参照:https://80c.jp/wordpress/wp-content/uploads/2018/08/i-2.jpg
※写真は広州の「早茶(ザオチャ)」である。「早茶(ザオチャ)」の意味は朝お茶を飲んで、蒸し料理を味わうことである。日本ではその料理がよく「飲茶(ヤムチャ)」と呼ばれているが、中国ではその呼び方をせず、「早茶(ザオチャ)」という。日本でもこの本場の「早茶(ザオチャ)」を味わうことができ、日比谷と新宿にあるティム・ホー・ワン(添好運:https://timhowan.jp/)という店がオススメである。(皆さんぜひ食べてみてください!)
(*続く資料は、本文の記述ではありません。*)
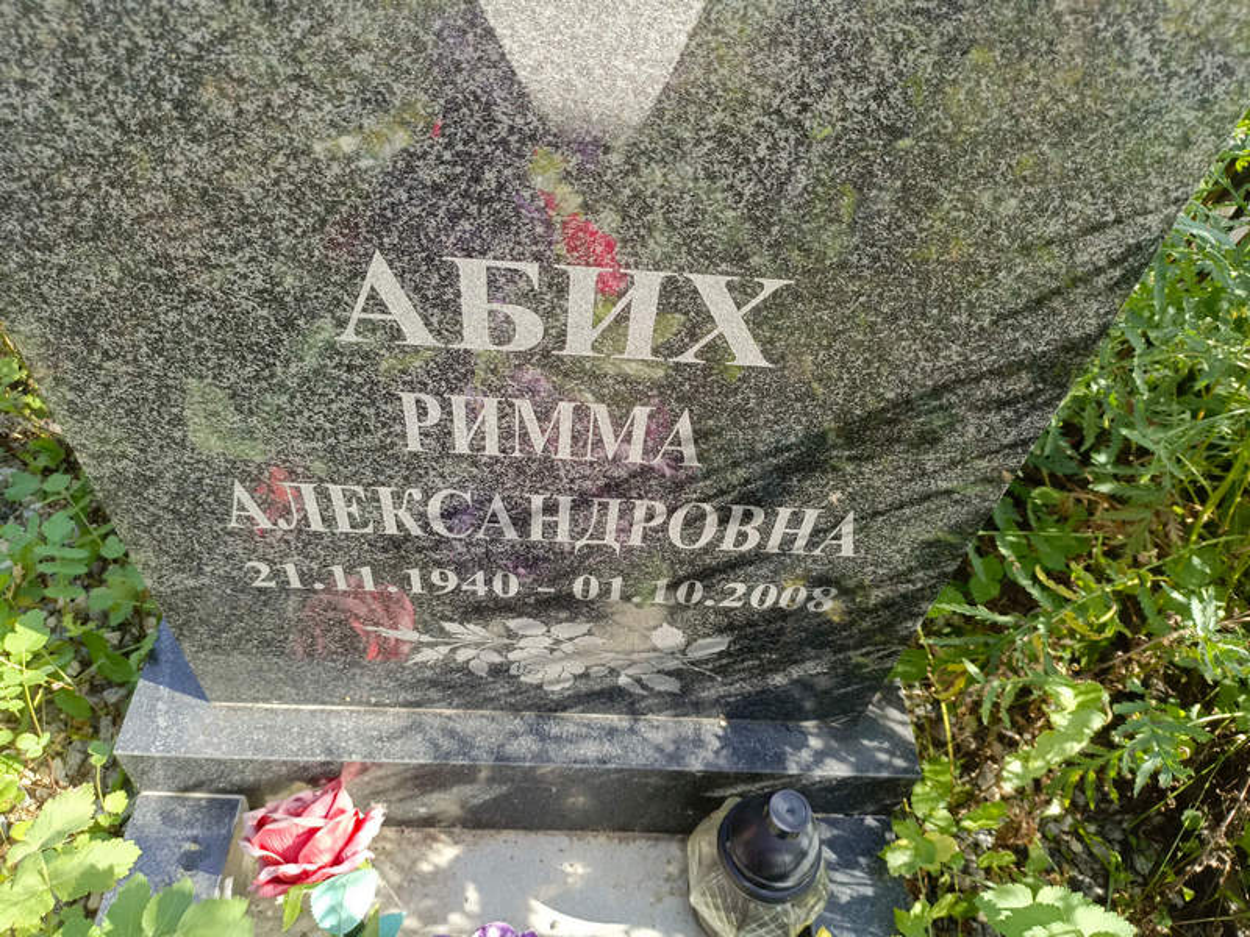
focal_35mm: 25
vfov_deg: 54.9
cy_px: 468
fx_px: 903
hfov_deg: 69.4
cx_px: 625
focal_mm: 4.76
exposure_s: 1/148
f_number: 1.69
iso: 112
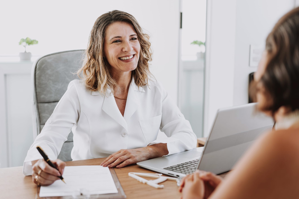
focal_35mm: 55
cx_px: 150
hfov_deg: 36.2
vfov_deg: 24.6
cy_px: 100
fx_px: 457
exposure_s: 1/160
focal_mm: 55
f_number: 2.2
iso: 200
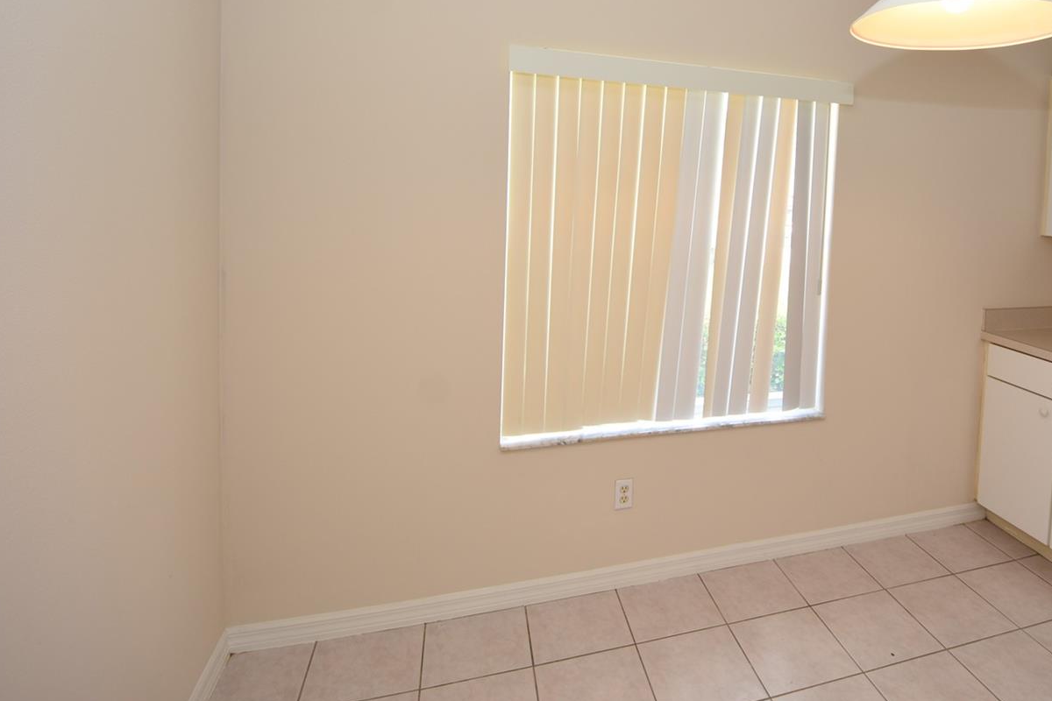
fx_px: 584
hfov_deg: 81.4
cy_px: 239
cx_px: 693
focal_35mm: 20
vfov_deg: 60.6
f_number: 4
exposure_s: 1/60
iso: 220
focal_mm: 10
私の故郷は杭州(コウシュウ)であり、杭州は浙江省(セッコウショウ)に属しているので、杭州料理は浙江料理の一種である。私は「糖醋排骨(タンスパイグイ)」という料理が小さい頃から好きで、それも浙江料理の中では有名な一品だと思う。日本の「黒酢の酢豚」料理と似ているが、「糖醋排骨(タンスパイグイ)」は砂糖が入っていて、甘味がもっと強い。
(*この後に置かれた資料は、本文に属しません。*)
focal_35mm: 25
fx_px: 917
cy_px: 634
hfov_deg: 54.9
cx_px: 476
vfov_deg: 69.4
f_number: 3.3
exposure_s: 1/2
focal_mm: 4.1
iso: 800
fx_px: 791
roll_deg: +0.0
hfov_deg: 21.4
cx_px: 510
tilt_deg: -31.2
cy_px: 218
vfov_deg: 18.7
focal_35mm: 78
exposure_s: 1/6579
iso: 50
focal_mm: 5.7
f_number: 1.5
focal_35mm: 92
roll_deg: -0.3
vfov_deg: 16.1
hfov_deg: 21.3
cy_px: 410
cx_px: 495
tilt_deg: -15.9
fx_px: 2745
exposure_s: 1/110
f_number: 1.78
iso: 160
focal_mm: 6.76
参照:http://img-cdn.jg.jugem.jp/da1/1481546/20091017_1148195.jpg
②食の違いは省と省の間だけでなく、南北においても違いがある
中国の料理には、省と省の間の違いだけではなく、南北としても色々な違いがあると考えられる。
いくつかの例をあげる。
1)豆腐料理
参照:https://www.sohu.com/a/287761135_99992581
中国では豆腐をスープにつけて食べる料理がある。その料理は北と南で両方食べられるが、北のスープは塩味である一方で、南の人は砂糖を入れて甘い味付けをして食べる。
2)ちまき
参照:https://www.sohu.com/a/287761135_99992581
南の人は甘い味付けが好きというイメージがあるが、ちまきを食べる場合、南の人は肉が入っている塩味のちまきを好む。そして辛い物を好む北の人は、ちまきを食べる場合、中に大きな赤いデーツを入れて、砂糖をつけて食べる食べ方が好きである。
3)主食
南部では米を常に食べているが、北部では小麦が主流のため、麺類を主食としている。
終わりに
この記事を通して、日本の中華料理と本場の中華料理の違いが少し分かるようになるのではないだろうか。中国の料理は数が豊富で、すべて紹介することはできないが、ぜひ日本人の方にも本場の中華料理店で本場の中華料理を食べてもらえると嬉しいです!